-- DOCUMENT SECTION --
<<<<

Unpublished Disposition, 905 F.2d 1541 (9th Cir. 1990)

Annotate this Case
US Court of Appeals for the Ninth Circuit - 905 F.2d 1541 (9th Cir. 1990)

UNITED STATES of America, Plaintiff-Appellee,v.Luene B. CURRY, Defendant-Appellant.

No. 89-30221, 89-30222.

United States Court of Appeals, Ninth Circuit.

Submitted June 6, 1990* .Decided June 22, 1990.

Before CYNTHIA HOLCOMB HALL, DAVID R. THOMPSON and LEAVY, Circuit Judges.


MEMORANDUM** 

Luene B. Curry ("Curry") appeals his conviction for conspiracy to distribute cocaine, four counts of distribution of cocaine, and one count of possession of cocaine with intent to distribute. Curry contends he did not knowingly waive his right to a trial by jury, that his 1988 superseding indictment was insufficient, that the evidence against him was insufficient for a conviction, that his agreement to consolidate and waive his right to a speedy trial was invalid, that he was convicted by perjured testimony, and that his trial counsel was ineffective. We have jurisdiction under 28 U.S.C. § 1291 and we affirm.

>>>>

-- STATED TASK 1 --
Please pull out every line of the entries that contains the string "instrumentName", treating uppercase and lowercase as different.
The court opinion and the entries come from separate sources.

-- SOURCE MATERIAL --

<<<<

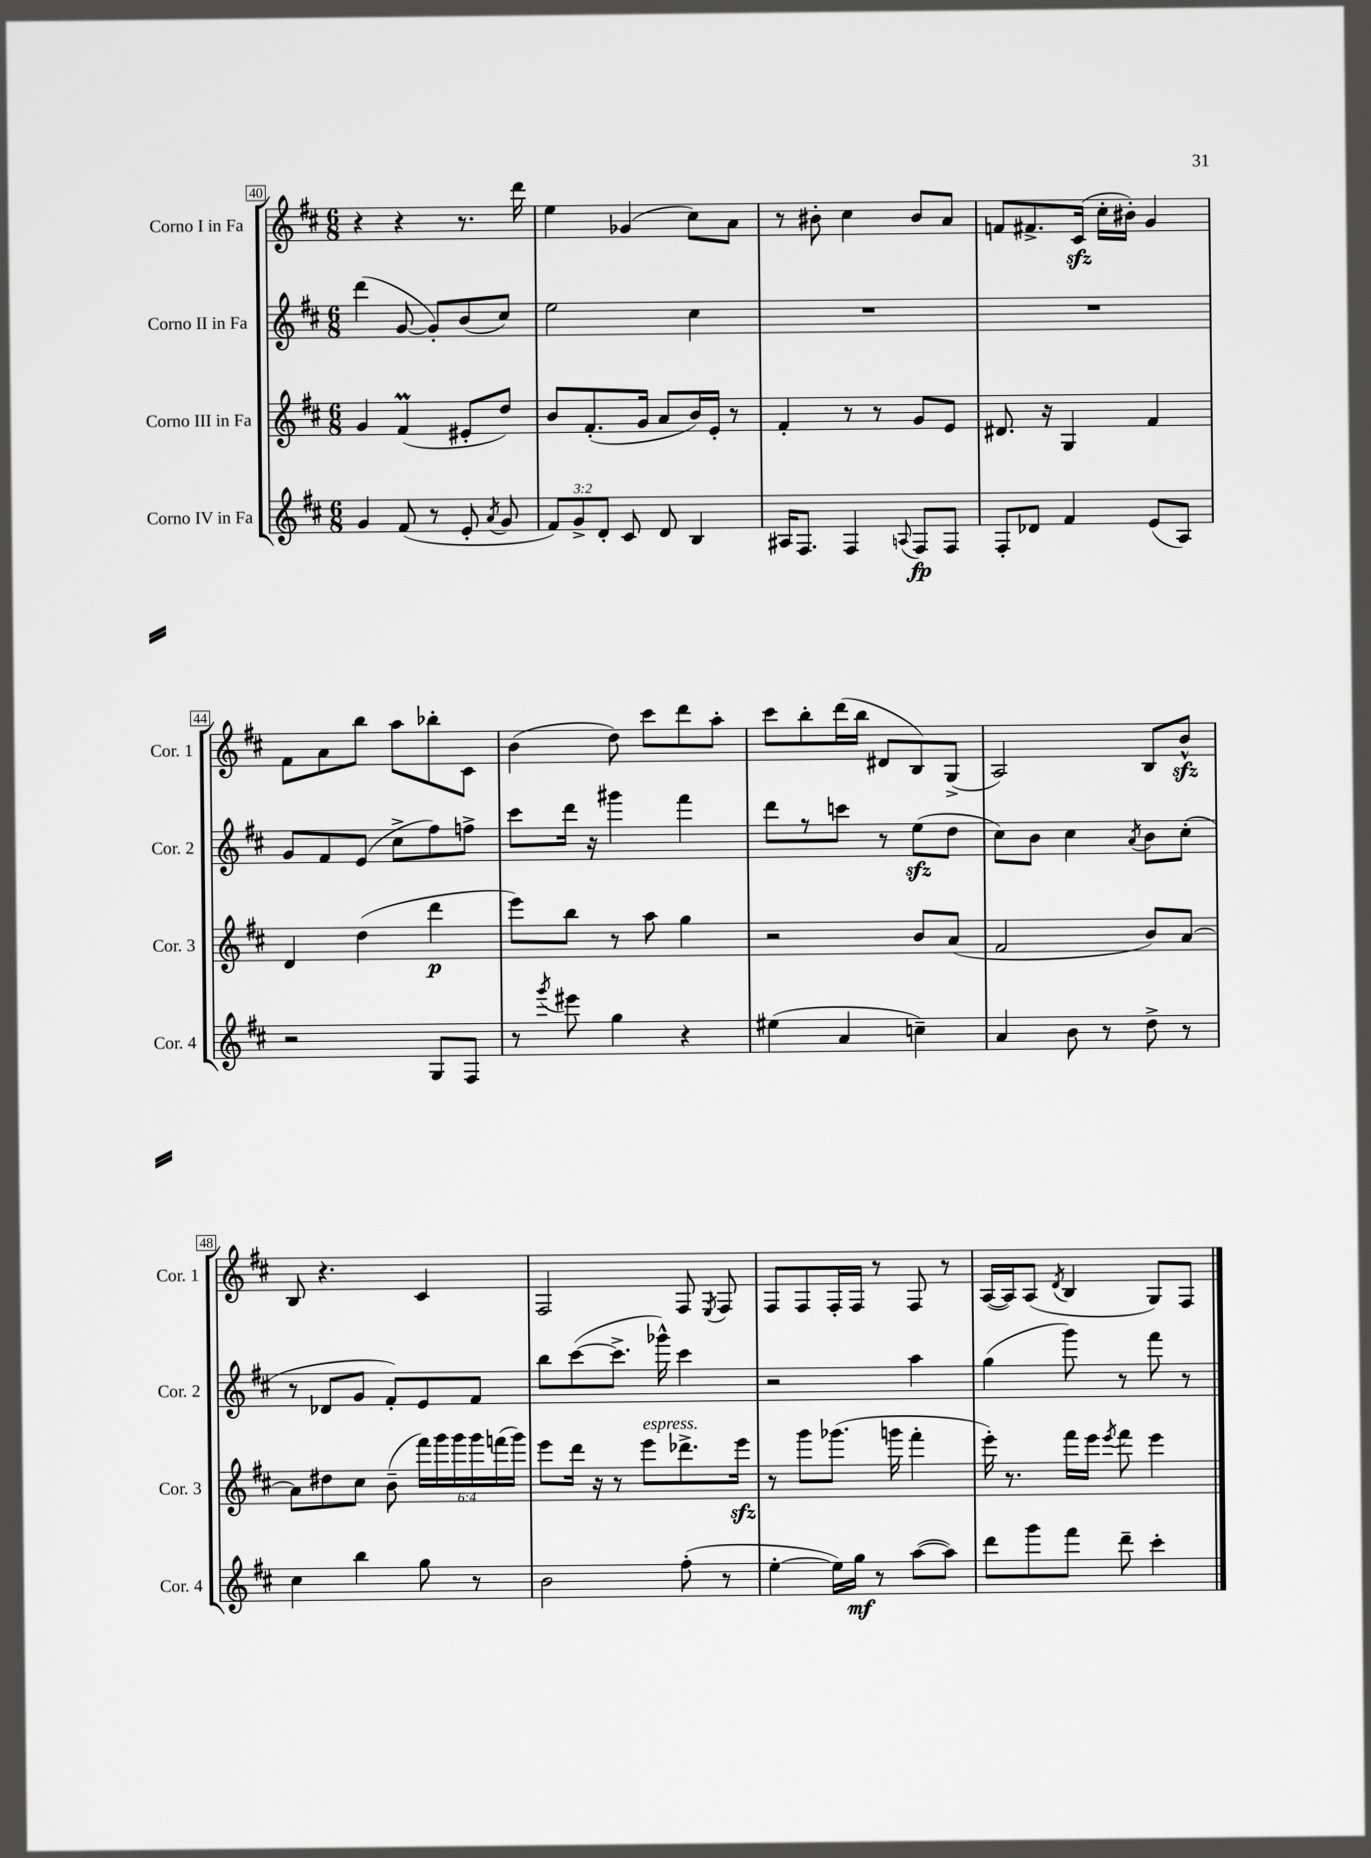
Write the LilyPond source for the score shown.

<<
\new StaffGroup <<
\new Staff = "s0" \with { instrumentName = "Corno I in Fa" shortInstrumentName = "Cor. 1" } {
    \clef treble \key d \major \numericTimeSignature \time 6/8
    \autoBeamOff r4 r4 r8. d'''16 |
    e''4 ges'4( cis''8[) a'8] |
    r8 bis'8-. cis''4 bis'8[ a'8] |
    f'8[ fis'8.-> cis'16]\sfz( cis''16[-. bis'16]-.) g'4 |
    fis'8[ a'8 b''8] a''8[ bes''8-. cis'8] |
    b'4( d''8) cis'''8[ d'''8 a''8]-. |
    cis'''8[ b''8-. d'''16( b''16] dis'8[ b8) g8]->( |
    a2) b8[ b'8]-^\sfz |
    b8 r4. cis'4 |
    fis2 fis8 \acciaccatura { e8 } fis8 |
    fis8[ fis8 fis16-. fis16] r8 fis8 r8 |
    a16[~( a16) a8]( \acciaccatura { d'8 } b4 g8[) fis8] \bar "|." |
}
\new Staff = "s1" \with { instrumentName = "Corno II in Fa" shortInstrumentName = "Cor. 2" } {
    \clef treble \key d \major \numericTimeSignature \time 6/8
    \autoBeamOff d'''4( g'8~ g'8[-.) b'8( cis''8]) |
    e''2 cis''4 |
    R2. |
    R2. |
    g'8[ fis'8 e'8]( cis''8[-> fis''8) f''8]-> |
    cis'''8[ d'''16] r16 gis'''4 fis'''4 |
    d'''8[ r8 c'''8] r8 e''8[\sfz( d''8] |
    cis''8[) b'8] cis''4 \acciaccatura { a'8 } b'8[ cis''8]-.( |
    r8 des'8[ g'8] fis'8[-.) e'8 fis'8] |
    b''8[ cis'''8~( cis'''8.]-> ges'''16-^) cis'''4 |
    r2 a''4 |
    g''4( g'''8) r8 fis'''8 r8 \bar "|." |
}
\new Staff = "s2" \with { instrumentName = "Corno III in Fa" shortInstrumentName = "Cor. 3" } {
    \clef treble \key d \major \numericTimeSignature \time 6/8 \override Staff.TupletNumber.text = #tuplet-number::calc-fraction-text
    \autoBeamOff g'4 fis'4\prall( eis'8[-. d''8]) |
    b'8[ fis'8.-.( g'16] a'8[ b'16) e'16]-. r8 |
    fis'4-. r8 r8 g'8[ e'8] |
    dis'8. r16 g4 fis'4 |
    d'4 d''4( d'''4\p |
    e'''8[) b''8] r8 a''8 g''4 |
    r2 b'8[ a'8]( |
    fis'2 b'8[) a'8]~ |
    a'8[ dis''8 cis''8] b'8--( \tuplet 6/4 { fis'''16[) g'''16 g'''16 g'''16 f'''16( g'''16]) } |
    e'''8[ d'''16] r16 r8 e'''8[^\markup { \italic "espress." } des'''8.-> e'''16]\sfz |
    r8 g'''8[ ges'''8.]( g'''16 fis'''4-. |
    e'''16-.) r8. fis'''16[ e'''16] \acciaccatura { e'''8 } fis'''8 e'''4 \bar "|." |
}
\new Staff = "s3" \with { instrumentName = "Corno IV in Fa" shortInstrumentName = "Cor. 4" } {
    \clef treble \key d \major \numericTimeSignature \time 6/8 \override Staff.TupletNumber.text = #tuplet-number::calc-fraction-text
    \autoBeamOff g'4 fis'8( r8 e'8-. \acciaccatura { a'8 } g'8 |
    \tuplet 3/2 { fis'8[) g'8-> d'8]-. } cis'8 d'8 b4 |
    ais16[ fis8.] fis4 \appoggiatura { a8 } fis8[\fp fis8] |
    fis8[-. des'8] fis'4 e'8[( a8]) |
    r2 g8[ fis8] |
    r8 \acciaccatura { g'''8 } eis'''8 g''4 r4 |
    eis''4( a'4 c''4--) |
    a'4 b'8 r8 d''8-> r8 |
    cis''4 b''4 g''8 r8 |
    b'2 fis''8-.( r8 |
    e''4~-. e''16[) g''16]\mf r8 a''8[~( a''8]) |
    d'''8[ g'''8 fis'''8] d'''8-- cis'''4-. \bar "|." |
}
>>
>>
\layout { \context { \Score currentBarNumber = #40 \override BarNumber.stencil = #(make-stencil-boxer 0.1 0.3 ly:text-interface::print) } }
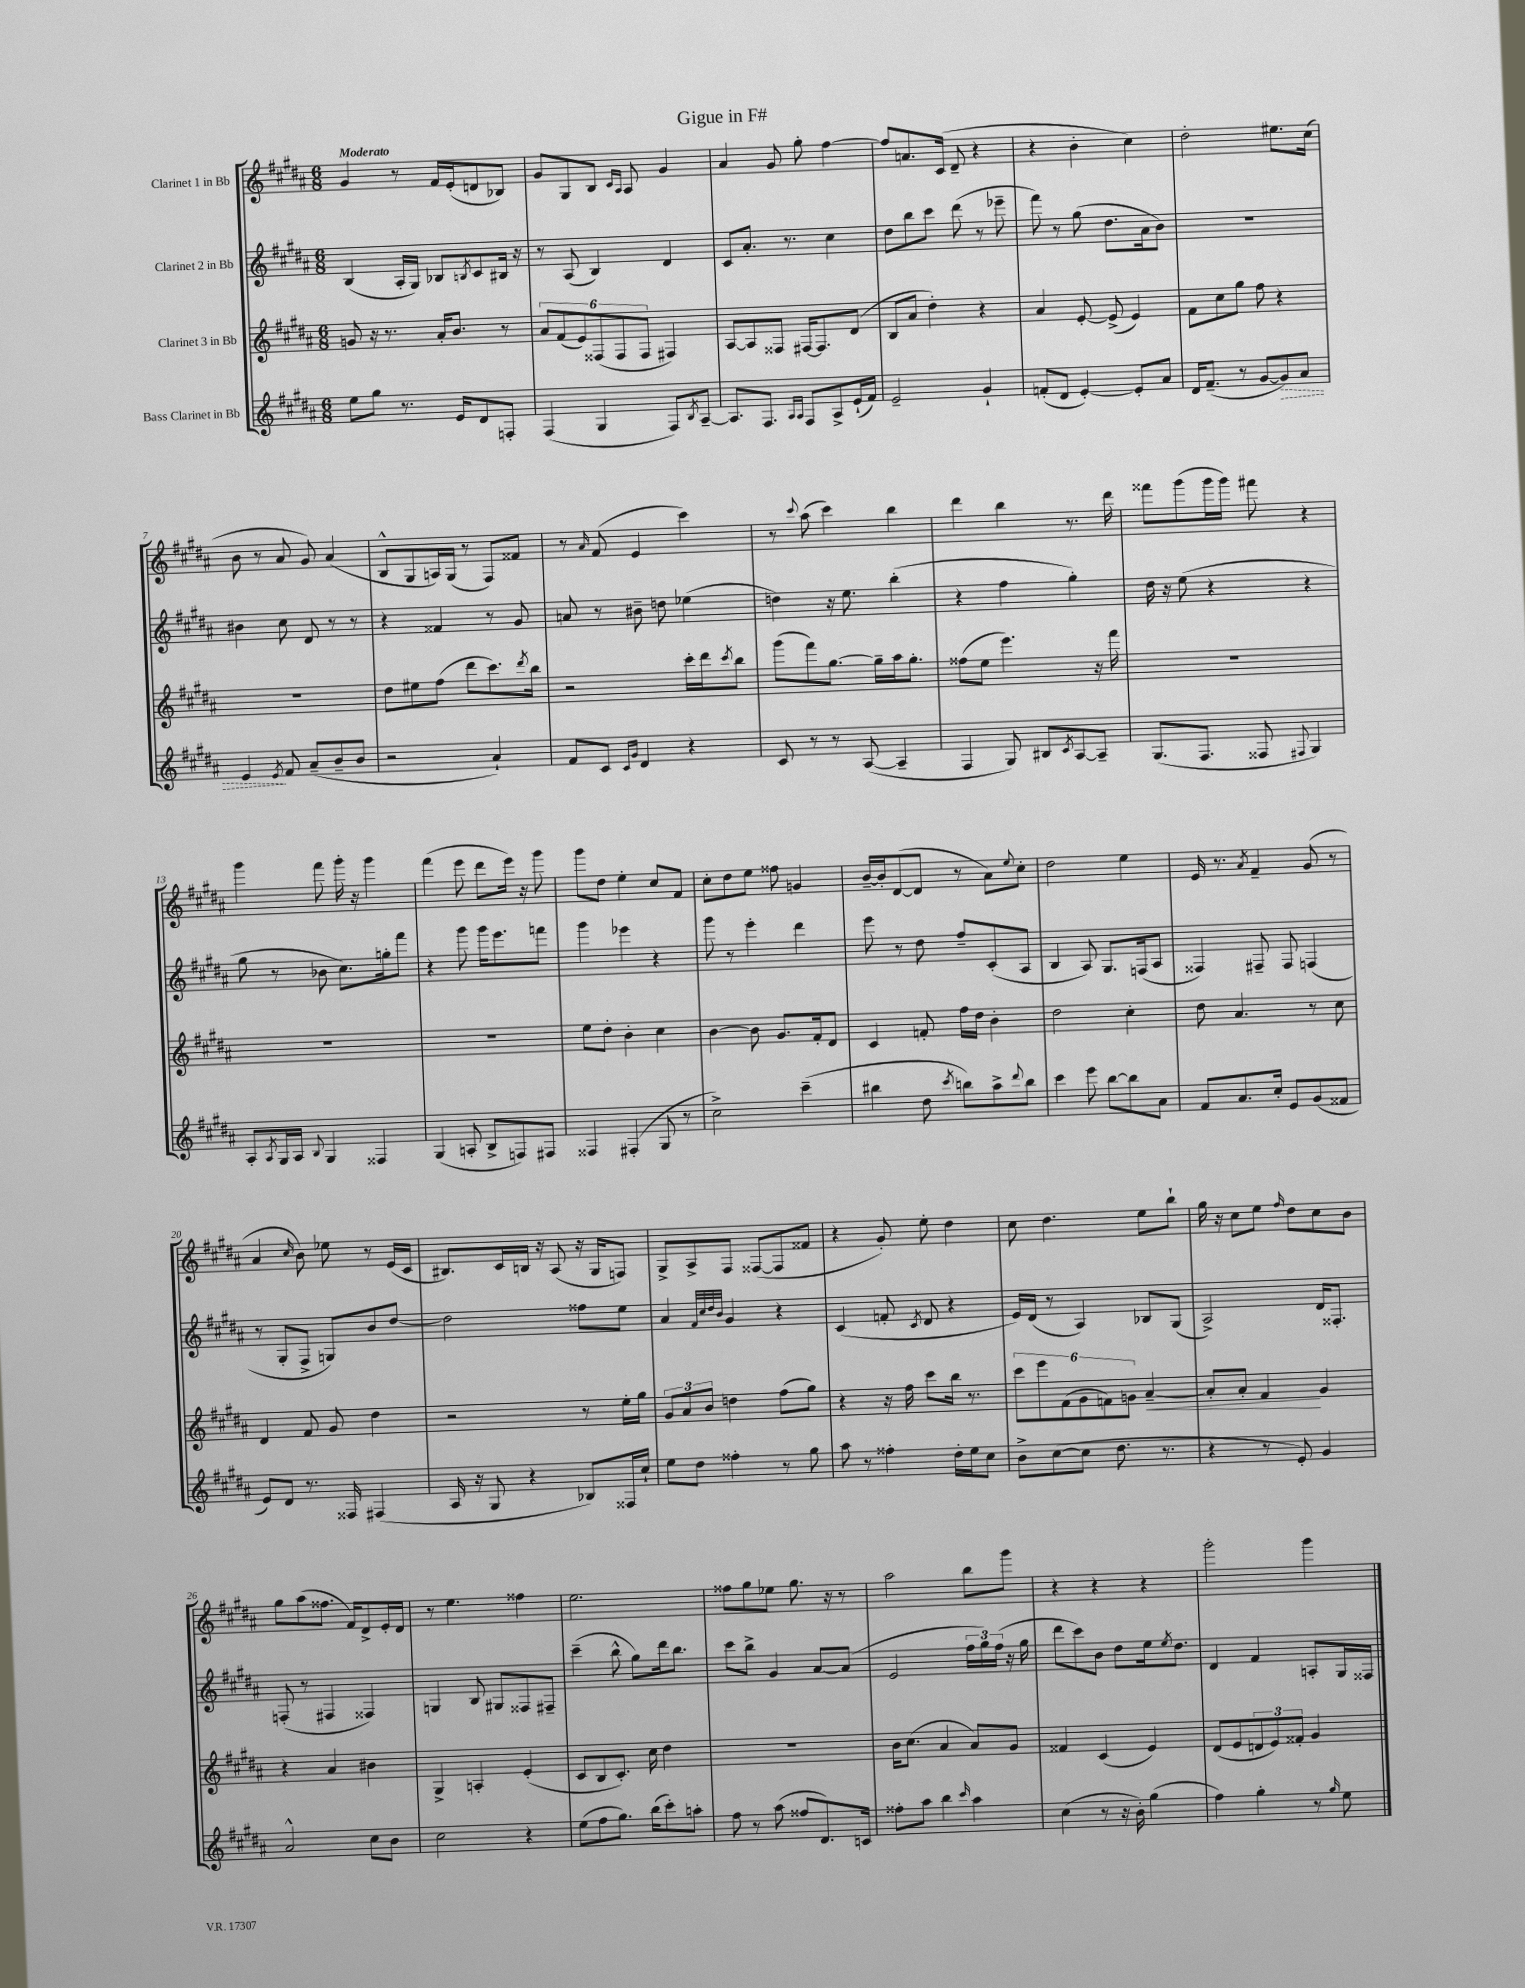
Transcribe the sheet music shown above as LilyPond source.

\header { title = "Gigue in F#" }
<<
\new StaffGroup <<
\new Staff = "s0" \with { instrumentName = "Clarinet 1 in Bb" } {
    \clef treble \key b \major \numericTimeSignature \time 6/8 \tempo "Moderato"
    gis'4 r8 fis'16 e'16-.( d'8 bes8) |
    gis'8 gis8 b8 \grace { cis'16 ais16 } ais8 gis'4 |
    ais'4 gis'8 gis''8-. fis''4~ |
    fis''8 a'8. cis'16( dis'8-- r4 |
    r4 b'4-. cis''4) |
    dis''2-. eis''8. cis''16( |
    b'8 r8 ais'8 gis'8) ais'4( |
    b8-^ gis8 a16) gis16( r8 fis8) fisis'8 |
    r8 \grace { ais'16 } fis'8( e'4 cis'''4) |
    r8 \appoggiatura { cis'''8 } ais''8( cis'''4) b''4 |
    dis'''4 b''4 r8. dis'''16 |
    fisis'''8 gis'''8( gis'''16 gis'''16) fis'''8 r4 |
    gis'''4 fis'''8 gis'''16-. r16 gis'''4 |
    fis'''4( e'''8 dis'''8 e'''16) r16 gis'''8 |
    gis'''8 dis''8 e''4-. cis''8 fis'8 |
    cis''8-. dis''8 e''8 fisis''8 g'4 |
    b'16~-- b'16-. dis'8~( dis'8 r8 ais'8) \appoggiatura { e''8 } cis''8-. |
    dis''2 e''4 |
    e'16 r8. \acciaccatura { ais'8 } fis'4-- gis'8( r8 |
    ais'4 \grace { cis''16 } b'8) ees''8 r8 e'16( cis'16 |
    bis8.) cis'16 b16 r16 ais8( r16 gis16 f8) |
    gis8-> ais8-> fis8 fisis8~( fisis8 fisis'8 |
    r4 gis'8-.) e''8-. dis''4 |
    cis''8 dis''4. e''8 b''8-! |
    gis''16 r16 cis''8 e''8 \grace { fis''16 } dis''8 cis''8 b'8 |
    gis''8 ais''8( fisis''8. fis'16) dis'8-> e'16-. dis'16 |
    r8 e''4. fisis''4 |
    e''2. |
    fisis''8 gis''8 ees''8 gis''8. r16 r8 |
    ais''2 b''8 gis'''8 |
    r4 r4 r4 |
    gis'''2-. gis'''4 \bar "|." |
}
\new Staff = "s1" \with { instrumentName = "Clarinet 2 in Bb" } {
    \clef treble \key b \major \numericTimeSignature \time 6/8
    b4( ais16-. gis16) bes8 \acciaccatura { b8 } cis'8 bis16 r16 |
    r8 ais8( b4) dis'4 |
    cis'8 ais'8.-. r8. cis''4 |
    dis''8 b''8 cis'''8 dis'''8( r8 ees'''8-- |
    fis'''8) r8 gis''8( dis''8. ais'16 b'8) |
    R2. |
    bis'4 cis''8 dis'8 r8 r8 |
    r4 fisis'4 r8 gis'8 |
    a'8 r8 bis'8-- d''8 ees''4( |
    d''4) r16 e''8. b''4-.( |
    r4 fis''4 gis''4-.) |
    dis''16 r16 e''8( r4 r4 |
    gis''8 r8 bes'8 cis''8.) g''16-. fis'''8 |
    r4 gis'''8 gis'''16 e'''8. f'''8 |
    gis'''4 ees'''4 r4 |
    gis'''8 r8 e'''4-. dis'''4 |
    e'''8 r8 dis''8 fis''8-- cis'8-.( ais8 |
    b4 ais8) gis8. f16( ais8 |
    fisis4) fis8-- fis8 f4( |
    r8 gis8-. fis8-> g8) b'8 dis''8~ |
    dis''2 fisis''8 e''8 |
    ais'4 \grace { fis'32 cis''32 dis''32 b'32 } gis'4 r4 |
    cis'4( f'8-. \acciaccatura { cis'8 } dis'8 r4 |
    e'16) dis'16( r8 ais4) bes8 gis8( |
    ais2->) dis'16 fisis8.-. |
    f8-.( r8 fis4 fisis4) |
    g4 b8 gis8 fisis8 fis8-- |
    cis'''4--( b''8-^ gis''8) dis'''16 b''8. |
    cis'''8 b''8-> gis'4 ais'8~ ais'8( |
    e'2 \tuplet 3/2 { fis''16 gis''16) fis''16( } r16 gis''16 |
    dis'''8 cis'''8) b'8 dis''8 e''16 \acciaccatura { e''8 } dis''8. |
    dis'4 fis'4 a8-. gis16 fisis16 \bar "|." |
}
\new Staff = "s2" \with { instrumentName = "Clarinet 3 in Bb" } {
    \clef treble \key b \major \numericTimeSignature \time 6/8
    g'8 r16 r8. ais'16-. b'8. r8 |
    \tuplet 6/4 { ais'8 fis'8( e'8) fisis8( fisis8 fisis8 } fis4) |
    ais8~ ais8 fisis8 fis16~ fis8. dis'8( |
    b8 ais'8 dis''4-.) r4 |
    ais'4 e'8~-. e'8->( e'4) |
    fis'8 cis''8 gis''8 fis''8 r4 |
    R2. |
    dis''8 eis''8 fis''8( dis'''8 cis'''8.) \acciaccatura { dis'''8 } b''16 |
    r2 cis'''16-. dis'''16 \acciaccatura { cis'''8 } b''8 |
    gis'''8( fis'''8) gis''8.~ gis''16-- ais''16 gis''8.-. |
    fisis''8( e''8 e'''4.) r16 fis'''16 |
    R2. |
    R2. |
    R2. |
    e''8 dis''8-. b'4-. cis''4 |
    b'4~ b'8 gis'8. fis'16-. dis'8 |
    cis'4 f'8-. fis''16 dis''16 b'4-. |
    dis''2 cis''4-. |
    dis''8 ais'4. r8 cis''8 |
    dis'4 fis'8 gis'8 dis''4 |
    r2 r8 e''16-. gis''16 |
    \tuplet 3/2 { gis'8 ais'8 b'8 } d''4 fis''8( gis''8) |
    r4 r16 fis''16 cis'''8 b''16 r8. |
    \tuplet 6/4 { cis'''8 e'''8 fis'8( gis'8 f'8) g'8 } ais'4~--\< |
    ais'8-. ais'8-. fis'4\! gis'4 |
    r4 ais'4 bis'4 |
    gis4-> a4-. e'4-.( |
    cis'8 b8 cis'8.-.) cis''16 dis''4 |
    R2. |
    b'16 cis''8.( ais'4 ais'8) gis'8 |
    fisis'4 cis'4( e'4) |
    dis'8( e'8 \tuplet 3/2 { d'8 e'8) fisis'8-. } gis'4 \bar "|." |
}
\new Staff = "s3" \with { instrumentName = "Bass Clarinet in Bb" } {
    \clef treble \key b \major \numericTimeSignature \time 6/8
    e''8 gis''8 r8. e'16 dis'8 f8-. |
    fis4( gis4 fis8) \acciaccatura { b8 } ais8~-- |
    ais8. fis8. \grace { ais16 ais16 } fis8 ais8-> e'16-!( fis'16) |
    e'2-- gis'4-! |
    f'8-.( dis'8 e'4~-.) e'8-. ais'8 |
    dis'16 fis'8.--( r8 gis'8~ \once \override Hairpin.style = #'dashed-line gis'8\>) ais'8 |
    e'4\! \acciaccatura { e'8 } fis'8 ais'8--( b'8-- b'8 |
    r2 ais'4-!) |
    fis'8 cis'8 \grace { cis'16 gis'16 } dis'4 r4 |
    cis'8 r8 r8 ais8~( ais4-- |
    fis4 gis8) bis8 \acciaccatura { cis'8 } ais8~ ais8-- |
    gis8.( fis8. fisis8 \appoggiatura { fis8 } gis4) |
    ais8-. \acciaccatura { ais8 } gis16 ais16 \appoggiatura { b8 } gis4 fisis4 |
    gis4( a8-. b8-> f8) fis8 |
    fisis4 fis4-.( gis8 r8 |
    cis''2->) cis'''4--( |
    bis''4 dis''8 \acciaccatura { cis'''8 } b''8) ais''8-> \appoggiatura { dis'''8 } b''8 |
    cis'''4 e'''8 b''8~ b''8 ais'8 |
    fis'8 ais'8. cis''16-. e'8 gis'8( fisis'8 |
    e'8) dis'8 r8. fisis16 fis4( |
    ais16 r16 gis8 r4 bes8) fisis16 cis''16-! |
    e''8 dis''8 fisis''4-. r8 gis''8 |
    ais''8 r8 fisis''4-. dis''16-. e''16 cis''8 |
    b'8-> cis''8~( cis''8 dis''8. r8. |
    r4 r8 e'8-.) gis'4 |
    ais'2-^ cis''8 b'8 |
    cis''2 r4 |
    e''8( fis''8 gis''8.) b''16( cis'''8-.) a''8-. |
    fis''8 r8 ais''8( fisis''8 dis'8.) c'16 |
    fisis''8-. ais''8 b''4 \grace { cis'''16 } ais''4 |
    cis''4( r8 r16 b'16-.) gis''4( |
    fis''4) gis''4-. r8 \grace { gis''16 } e''8 \bar "|." |
}
>>
>>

>>>>

-- STATED TASK 2 --
List each claim Curry makes on appeal in the court opinion above.

-- RESULT 1 --
\new Staff = "s0" \with { instrumentName = "Corno I in Fa" shortInstrumentName = "Cor. 1" } {
\new Staff = "s1" \with { instrumentName = "Corno II in Fa" shortInstrumentName = "Cor. 2" } {
\new Staff = "s2" \with { instrumentName = "Corno III in Fa" shortInstrumentName = "Cor. 3" } {
\new Staff = "s3" \with { instrumentName = "Corno IV in Fa" shortInstrumentName = "Cor. 4" } {
\new Staff = "s0" \with { instrumentName = "Clarinet 1 in Bb" } {
\new Staff = "s1" \with { instrumentName = "Clarinet 2 in Bb" } {
\new Staff = "s2" \with { instrumentName = "Clarinet 3 in Bb" } {
\new Staff = "s3" \with { instrumentName = "Bass Clarinet in Bb" } {

-- RESULT 2 --
- He did not knowingly waive his right to a trial by jury.
- His 1988 superseding indictment was insufficient.
- The evidence against him was insufficient for a conviction.
- His agreement to consolidate and waive his right to a speedy trial was invalid.
- He was convicted by perjured testimony.
- His trial counsel was ineffective.